■ About this exercise ■
Please find the lines in the entries below that contain the word "location", and copy each one.

(Beginning of Record excerpts)

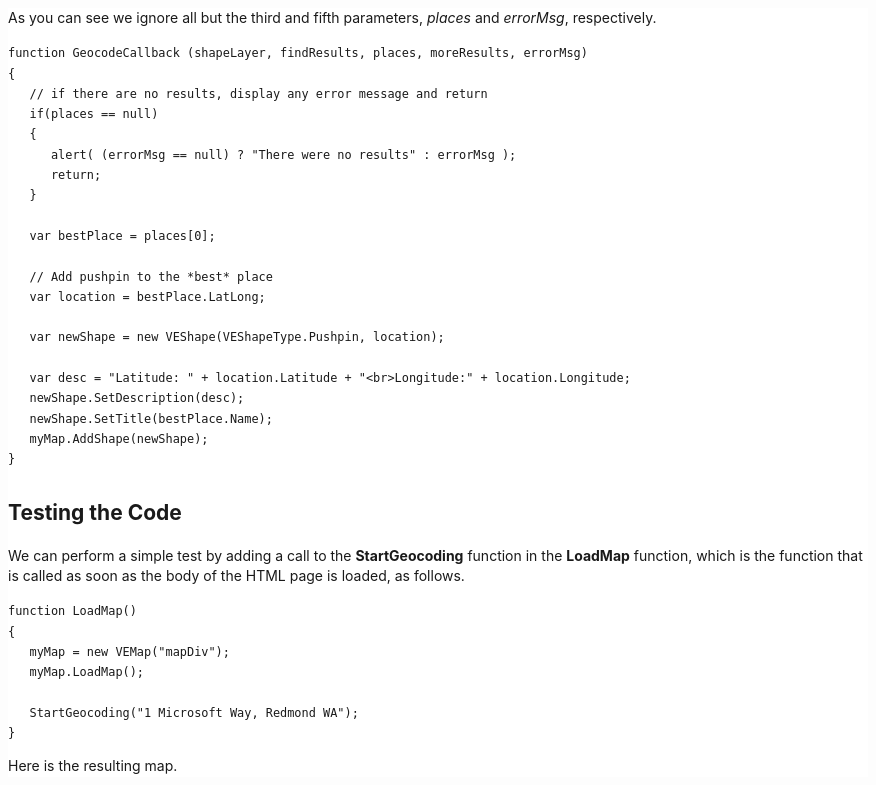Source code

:  As you can see we ignore all but the third and fifth parameters, *places* and *errorMsg*, respectively.  
  
```  
function GeocodeCallback (shapeLayer, findResults, places, moreResults, errorMsg)  
{  
   // if there are no results, display any error message and return  
   if(places == null)  
   {  
      alert( (errorMsg == null) ? "There were no results" : errorMsg );  
      return;  
   }  
  
   var bestPlace = places[0];  
  
   // Add pushpin to the *best* place  
   var location = bestPlace.LatLong;  
  
   var newShape = new VEShape(VEShapeType.Pushpin, location);  
  
   var desc = "Latitude: " + location.Latitude + "<br>Longitude:" + location.Longitude;  
   newShape.SetDescription(desc);  
   newShape.SetTitle(bestPlace.Name);  
   myMap.AddShape(newShape);  
}  
```  
  
## Testing the Code  
 We can perform a simple test by adding a call to the **StartGeocoding** function in the **LoadMap** function, which is the function that is called as soon as the body of the HTML page is loaded, as follows.  
  
```  
function LoadMap()  
{  
   myMap = new VEMap("mapDiv");  
   myMap.LoadMap();  
  
   StartGeocoding("1 Microsoft Way, Redmond WA");  
}  
```  
  
 Here is the resulting map.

(End of Record excerpts)

■ Response area ■
   var location = bestPlace.LatLong;  
   var newShape = new VEShape(VEShapeType.Pushpin, location);  
   var desc = "Latitude: " + location.Latitude + "<br>Longitude:" + location.Longitude;  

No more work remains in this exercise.